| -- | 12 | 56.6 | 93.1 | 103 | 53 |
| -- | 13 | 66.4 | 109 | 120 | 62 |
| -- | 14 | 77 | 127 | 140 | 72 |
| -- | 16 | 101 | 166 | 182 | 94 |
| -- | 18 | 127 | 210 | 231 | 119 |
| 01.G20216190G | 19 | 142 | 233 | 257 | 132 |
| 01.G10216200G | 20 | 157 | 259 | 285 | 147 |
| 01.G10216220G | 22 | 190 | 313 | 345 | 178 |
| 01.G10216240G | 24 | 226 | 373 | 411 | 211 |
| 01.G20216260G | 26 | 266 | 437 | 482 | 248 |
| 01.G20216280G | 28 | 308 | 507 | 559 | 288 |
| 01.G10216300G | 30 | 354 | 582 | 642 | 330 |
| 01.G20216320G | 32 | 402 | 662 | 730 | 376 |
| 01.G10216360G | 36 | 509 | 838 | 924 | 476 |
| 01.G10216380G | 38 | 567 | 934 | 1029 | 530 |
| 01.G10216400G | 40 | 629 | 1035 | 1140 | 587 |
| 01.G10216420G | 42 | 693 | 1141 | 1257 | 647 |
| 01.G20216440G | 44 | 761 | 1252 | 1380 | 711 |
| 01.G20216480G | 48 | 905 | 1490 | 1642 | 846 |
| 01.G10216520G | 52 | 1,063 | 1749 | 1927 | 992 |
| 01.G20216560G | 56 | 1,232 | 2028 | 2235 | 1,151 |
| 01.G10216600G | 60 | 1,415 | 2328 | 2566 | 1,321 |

(PROBLEM DETAILS)
Please copy exactly the lines from the one that contains "1380 | 711 |" up to and including the final line of the listing above.

(ANSWER TO THIS EXERCISE)
| 01.G20216440G | 44 | 761 | 1252 | 1380 | 711 |
| 01.G20216480G | 48 | 905 | 1490 | 1642 | 846 |
| 01.G10216520G | 52 | 1,063 | 1749 | 1927 | 992 |
| 01.G20216560G | 56 | 1,232 | 2028 | 2235 | 1,151 |
| 01.G10216600G | 60 | 1,415 | 2328 | 2566 | 1,321 |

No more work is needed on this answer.